Huckman, the Albert J. Weatherhead III Professor of Business Administration and faculty cochair of the HBS Healthcare Initiative, set out with Adler-Milstein to discover what happens to productivity when doctors delegated their data entry. Did it free up their time and increase office productivity? After all, delegating these tasks can cost physicians extra coordination time, plus doctors still need to review and authorize orders in an EHR before they are submitted.

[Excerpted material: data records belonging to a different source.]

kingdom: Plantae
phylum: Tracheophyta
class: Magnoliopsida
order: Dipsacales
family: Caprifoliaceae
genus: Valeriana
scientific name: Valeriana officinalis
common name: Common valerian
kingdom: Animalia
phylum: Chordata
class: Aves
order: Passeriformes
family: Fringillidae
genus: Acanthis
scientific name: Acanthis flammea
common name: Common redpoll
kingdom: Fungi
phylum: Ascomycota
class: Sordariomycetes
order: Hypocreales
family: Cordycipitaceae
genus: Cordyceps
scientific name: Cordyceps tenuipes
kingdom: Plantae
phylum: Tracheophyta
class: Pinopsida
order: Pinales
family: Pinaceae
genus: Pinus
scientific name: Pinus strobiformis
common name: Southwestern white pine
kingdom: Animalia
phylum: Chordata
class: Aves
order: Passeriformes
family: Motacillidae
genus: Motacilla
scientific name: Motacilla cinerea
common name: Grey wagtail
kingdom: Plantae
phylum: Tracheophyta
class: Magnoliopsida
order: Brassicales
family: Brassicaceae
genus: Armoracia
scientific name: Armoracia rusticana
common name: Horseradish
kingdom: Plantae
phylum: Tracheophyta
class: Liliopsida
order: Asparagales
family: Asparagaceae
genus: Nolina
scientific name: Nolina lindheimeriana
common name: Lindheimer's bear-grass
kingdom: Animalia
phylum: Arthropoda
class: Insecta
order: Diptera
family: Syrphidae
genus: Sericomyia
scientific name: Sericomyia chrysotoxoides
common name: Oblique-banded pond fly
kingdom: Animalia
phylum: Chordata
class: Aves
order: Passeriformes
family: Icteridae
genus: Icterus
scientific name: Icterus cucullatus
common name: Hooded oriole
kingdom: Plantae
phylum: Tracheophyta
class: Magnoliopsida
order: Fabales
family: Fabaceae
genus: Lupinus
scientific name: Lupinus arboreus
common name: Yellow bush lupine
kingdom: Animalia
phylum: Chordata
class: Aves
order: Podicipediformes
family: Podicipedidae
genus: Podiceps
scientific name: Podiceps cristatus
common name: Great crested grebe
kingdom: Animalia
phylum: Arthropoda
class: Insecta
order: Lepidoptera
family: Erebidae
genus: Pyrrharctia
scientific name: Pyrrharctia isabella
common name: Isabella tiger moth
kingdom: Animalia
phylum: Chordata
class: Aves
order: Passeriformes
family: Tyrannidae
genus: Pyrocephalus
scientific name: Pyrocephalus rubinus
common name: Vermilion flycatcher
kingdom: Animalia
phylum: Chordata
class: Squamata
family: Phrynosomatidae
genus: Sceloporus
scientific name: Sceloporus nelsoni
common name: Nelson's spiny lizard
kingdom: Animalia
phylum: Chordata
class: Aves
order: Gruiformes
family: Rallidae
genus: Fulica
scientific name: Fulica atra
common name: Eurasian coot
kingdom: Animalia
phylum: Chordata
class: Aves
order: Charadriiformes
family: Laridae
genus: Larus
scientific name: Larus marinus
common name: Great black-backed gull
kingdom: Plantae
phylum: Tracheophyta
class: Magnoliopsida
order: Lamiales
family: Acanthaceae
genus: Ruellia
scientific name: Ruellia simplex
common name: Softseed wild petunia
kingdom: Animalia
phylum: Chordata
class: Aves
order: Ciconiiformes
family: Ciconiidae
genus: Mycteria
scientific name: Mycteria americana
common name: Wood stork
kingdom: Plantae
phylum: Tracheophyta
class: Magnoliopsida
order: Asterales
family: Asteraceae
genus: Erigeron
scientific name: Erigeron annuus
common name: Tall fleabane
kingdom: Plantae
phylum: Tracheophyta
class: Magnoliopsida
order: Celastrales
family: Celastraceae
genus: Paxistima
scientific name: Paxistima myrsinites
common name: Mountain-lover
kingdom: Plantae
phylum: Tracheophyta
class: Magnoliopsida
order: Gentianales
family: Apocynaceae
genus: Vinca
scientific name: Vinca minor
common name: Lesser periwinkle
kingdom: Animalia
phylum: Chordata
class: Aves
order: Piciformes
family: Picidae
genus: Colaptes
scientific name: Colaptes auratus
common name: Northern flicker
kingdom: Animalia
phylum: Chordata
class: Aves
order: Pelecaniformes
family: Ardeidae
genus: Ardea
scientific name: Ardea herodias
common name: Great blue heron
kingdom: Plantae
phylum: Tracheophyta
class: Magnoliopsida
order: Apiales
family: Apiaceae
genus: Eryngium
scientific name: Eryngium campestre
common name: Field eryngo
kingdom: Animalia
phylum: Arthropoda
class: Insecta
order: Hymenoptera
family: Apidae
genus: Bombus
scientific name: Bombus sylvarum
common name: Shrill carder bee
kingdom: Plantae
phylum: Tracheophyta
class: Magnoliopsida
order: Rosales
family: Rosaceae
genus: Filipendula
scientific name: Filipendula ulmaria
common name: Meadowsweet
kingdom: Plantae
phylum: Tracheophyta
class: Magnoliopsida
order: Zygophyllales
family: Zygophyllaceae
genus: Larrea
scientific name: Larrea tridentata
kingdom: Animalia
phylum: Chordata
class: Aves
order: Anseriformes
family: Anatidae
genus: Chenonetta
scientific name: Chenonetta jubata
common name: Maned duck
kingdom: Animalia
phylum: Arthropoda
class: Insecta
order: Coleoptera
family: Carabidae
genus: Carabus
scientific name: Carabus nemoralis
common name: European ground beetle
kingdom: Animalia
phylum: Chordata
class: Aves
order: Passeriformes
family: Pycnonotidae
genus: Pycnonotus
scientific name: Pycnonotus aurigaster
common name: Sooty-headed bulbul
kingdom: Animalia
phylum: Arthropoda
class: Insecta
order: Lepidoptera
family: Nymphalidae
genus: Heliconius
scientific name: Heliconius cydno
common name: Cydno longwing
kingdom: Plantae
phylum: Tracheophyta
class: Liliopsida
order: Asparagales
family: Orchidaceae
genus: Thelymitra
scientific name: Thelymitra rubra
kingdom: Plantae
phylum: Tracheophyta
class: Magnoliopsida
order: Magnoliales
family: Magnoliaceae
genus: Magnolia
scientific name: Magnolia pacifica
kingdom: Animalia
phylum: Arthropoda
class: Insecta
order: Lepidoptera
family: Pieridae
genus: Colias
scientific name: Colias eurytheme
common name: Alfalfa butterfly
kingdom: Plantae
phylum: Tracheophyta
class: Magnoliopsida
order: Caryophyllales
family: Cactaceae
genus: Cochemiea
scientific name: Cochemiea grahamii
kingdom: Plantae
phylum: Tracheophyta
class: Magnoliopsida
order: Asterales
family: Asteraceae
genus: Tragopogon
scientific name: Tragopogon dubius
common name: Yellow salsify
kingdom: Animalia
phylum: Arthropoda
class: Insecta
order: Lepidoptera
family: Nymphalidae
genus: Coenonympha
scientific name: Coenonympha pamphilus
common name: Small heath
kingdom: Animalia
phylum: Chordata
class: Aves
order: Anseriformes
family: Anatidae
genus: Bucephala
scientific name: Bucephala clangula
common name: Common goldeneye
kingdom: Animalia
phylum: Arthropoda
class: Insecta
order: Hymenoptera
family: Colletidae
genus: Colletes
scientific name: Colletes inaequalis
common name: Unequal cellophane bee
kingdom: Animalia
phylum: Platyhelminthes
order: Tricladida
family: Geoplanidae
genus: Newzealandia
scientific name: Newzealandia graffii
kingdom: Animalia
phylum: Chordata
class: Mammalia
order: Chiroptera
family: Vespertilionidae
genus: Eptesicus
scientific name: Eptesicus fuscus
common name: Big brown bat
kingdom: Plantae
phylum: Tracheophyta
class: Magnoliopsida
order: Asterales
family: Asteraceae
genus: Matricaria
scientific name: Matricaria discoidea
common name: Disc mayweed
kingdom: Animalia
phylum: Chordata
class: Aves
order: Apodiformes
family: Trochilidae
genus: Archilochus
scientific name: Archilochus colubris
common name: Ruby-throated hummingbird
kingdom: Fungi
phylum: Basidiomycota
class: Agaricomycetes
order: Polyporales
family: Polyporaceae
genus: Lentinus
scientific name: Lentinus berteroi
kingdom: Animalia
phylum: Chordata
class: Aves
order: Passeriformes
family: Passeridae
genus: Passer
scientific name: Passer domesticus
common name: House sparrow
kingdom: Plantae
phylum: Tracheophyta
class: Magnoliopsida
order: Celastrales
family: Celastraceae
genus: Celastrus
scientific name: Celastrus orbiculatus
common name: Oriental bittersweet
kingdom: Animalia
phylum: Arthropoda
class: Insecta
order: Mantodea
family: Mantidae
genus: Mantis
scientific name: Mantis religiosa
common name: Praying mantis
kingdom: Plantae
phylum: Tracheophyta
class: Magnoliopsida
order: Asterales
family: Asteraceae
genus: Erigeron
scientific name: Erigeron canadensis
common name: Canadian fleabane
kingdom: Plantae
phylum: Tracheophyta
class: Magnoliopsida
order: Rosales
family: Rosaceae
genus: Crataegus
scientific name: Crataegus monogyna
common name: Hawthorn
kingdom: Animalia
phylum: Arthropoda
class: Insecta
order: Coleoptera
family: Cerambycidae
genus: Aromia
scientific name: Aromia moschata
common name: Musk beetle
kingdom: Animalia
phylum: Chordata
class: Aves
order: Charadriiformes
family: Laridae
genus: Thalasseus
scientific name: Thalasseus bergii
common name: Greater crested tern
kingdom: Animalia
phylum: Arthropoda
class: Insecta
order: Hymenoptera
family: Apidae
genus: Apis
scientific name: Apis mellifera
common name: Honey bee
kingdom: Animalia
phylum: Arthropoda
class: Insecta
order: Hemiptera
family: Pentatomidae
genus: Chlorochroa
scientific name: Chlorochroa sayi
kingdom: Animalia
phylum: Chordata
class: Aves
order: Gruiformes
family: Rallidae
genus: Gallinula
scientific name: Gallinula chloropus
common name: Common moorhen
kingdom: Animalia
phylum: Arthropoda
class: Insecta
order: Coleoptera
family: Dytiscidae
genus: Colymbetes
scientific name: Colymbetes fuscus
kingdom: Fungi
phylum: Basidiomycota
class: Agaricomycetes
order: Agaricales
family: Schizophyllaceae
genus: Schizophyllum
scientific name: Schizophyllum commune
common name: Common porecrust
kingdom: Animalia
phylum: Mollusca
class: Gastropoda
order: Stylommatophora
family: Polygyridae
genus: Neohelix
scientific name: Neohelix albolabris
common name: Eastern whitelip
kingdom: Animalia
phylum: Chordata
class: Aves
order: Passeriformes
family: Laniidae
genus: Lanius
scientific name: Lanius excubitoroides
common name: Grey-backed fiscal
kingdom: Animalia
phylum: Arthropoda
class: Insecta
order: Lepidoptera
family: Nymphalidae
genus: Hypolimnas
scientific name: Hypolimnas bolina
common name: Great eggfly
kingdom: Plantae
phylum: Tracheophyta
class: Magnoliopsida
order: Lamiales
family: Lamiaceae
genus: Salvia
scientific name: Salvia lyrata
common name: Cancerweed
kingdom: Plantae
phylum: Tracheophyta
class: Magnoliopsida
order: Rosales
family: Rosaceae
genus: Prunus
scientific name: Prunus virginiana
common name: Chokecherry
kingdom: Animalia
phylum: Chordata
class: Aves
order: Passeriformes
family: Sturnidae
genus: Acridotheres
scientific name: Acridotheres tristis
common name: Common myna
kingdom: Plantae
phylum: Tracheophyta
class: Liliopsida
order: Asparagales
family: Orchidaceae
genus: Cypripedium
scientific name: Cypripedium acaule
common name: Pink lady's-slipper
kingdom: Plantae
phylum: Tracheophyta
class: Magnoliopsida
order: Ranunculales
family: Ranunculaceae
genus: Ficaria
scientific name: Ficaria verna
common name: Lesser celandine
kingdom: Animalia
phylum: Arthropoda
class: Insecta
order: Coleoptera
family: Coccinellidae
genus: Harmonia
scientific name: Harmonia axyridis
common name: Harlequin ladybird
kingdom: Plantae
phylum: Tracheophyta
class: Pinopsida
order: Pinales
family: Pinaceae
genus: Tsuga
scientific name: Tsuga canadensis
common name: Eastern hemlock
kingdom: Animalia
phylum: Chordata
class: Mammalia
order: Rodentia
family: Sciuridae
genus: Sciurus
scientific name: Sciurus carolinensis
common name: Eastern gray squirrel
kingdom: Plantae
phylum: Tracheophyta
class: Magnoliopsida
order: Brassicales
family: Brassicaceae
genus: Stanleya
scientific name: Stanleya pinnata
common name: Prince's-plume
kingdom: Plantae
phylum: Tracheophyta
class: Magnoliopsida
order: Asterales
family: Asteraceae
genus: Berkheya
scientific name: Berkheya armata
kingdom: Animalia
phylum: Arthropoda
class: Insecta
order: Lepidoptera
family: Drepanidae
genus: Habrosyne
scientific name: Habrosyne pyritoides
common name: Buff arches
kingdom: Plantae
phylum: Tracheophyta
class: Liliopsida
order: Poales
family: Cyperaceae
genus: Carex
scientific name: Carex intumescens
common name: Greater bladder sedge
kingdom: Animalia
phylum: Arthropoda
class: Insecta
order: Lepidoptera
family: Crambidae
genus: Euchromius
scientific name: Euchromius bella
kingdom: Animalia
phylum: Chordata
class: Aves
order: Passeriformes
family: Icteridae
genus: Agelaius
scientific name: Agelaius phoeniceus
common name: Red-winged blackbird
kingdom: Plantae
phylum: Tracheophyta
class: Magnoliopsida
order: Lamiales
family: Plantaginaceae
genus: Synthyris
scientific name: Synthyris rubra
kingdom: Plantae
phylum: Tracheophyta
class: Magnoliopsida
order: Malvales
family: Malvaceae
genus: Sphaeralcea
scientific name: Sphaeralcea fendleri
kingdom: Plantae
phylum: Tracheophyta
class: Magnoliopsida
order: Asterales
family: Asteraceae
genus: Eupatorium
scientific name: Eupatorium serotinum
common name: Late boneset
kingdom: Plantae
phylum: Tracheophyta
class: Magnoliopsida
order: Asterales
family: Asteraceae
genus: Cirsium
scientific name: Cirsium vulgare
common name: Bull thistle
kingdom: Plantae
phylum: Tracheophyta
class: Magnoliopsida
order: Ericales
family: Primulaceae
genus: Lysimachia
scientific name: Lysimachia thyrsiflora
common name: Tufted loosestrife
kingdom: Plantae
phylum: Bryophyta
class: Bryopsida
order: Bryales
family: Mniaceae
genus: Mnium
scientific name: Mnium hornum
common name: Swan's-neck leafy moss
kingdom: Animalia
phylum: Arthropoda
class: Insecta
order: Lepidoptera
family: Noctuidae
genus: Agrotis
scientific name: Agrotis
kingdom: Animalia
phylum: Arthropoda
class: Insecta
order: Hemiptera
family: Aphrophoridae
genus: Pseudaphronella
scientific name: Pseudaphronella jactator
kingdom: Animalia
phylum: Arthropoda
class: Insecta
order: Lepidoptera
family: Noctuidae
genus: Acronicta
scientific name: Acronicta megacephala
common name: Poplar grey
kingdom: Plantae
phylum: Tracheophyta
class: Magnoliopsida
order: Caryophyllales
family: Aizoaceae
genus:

The study examined the relationship between physician productivity, the degree of digital health records use, and the delegation of EHR tasks. And it explored whether these relationships differed by practice size.
Huckman and Adler-Milstein researched monthly EHR task-log data between 2006 and 2009 from more than 40 primary care and internal medicine practices throughout the United States. Practices had a range of one to 14 clinicians, with an average of four. All the practices had used digital records for a minimum of six months, with an average of 17 months. All practices in the sample employed at least one clinical support staff member, allowing clinicians to delegate EHR tasks.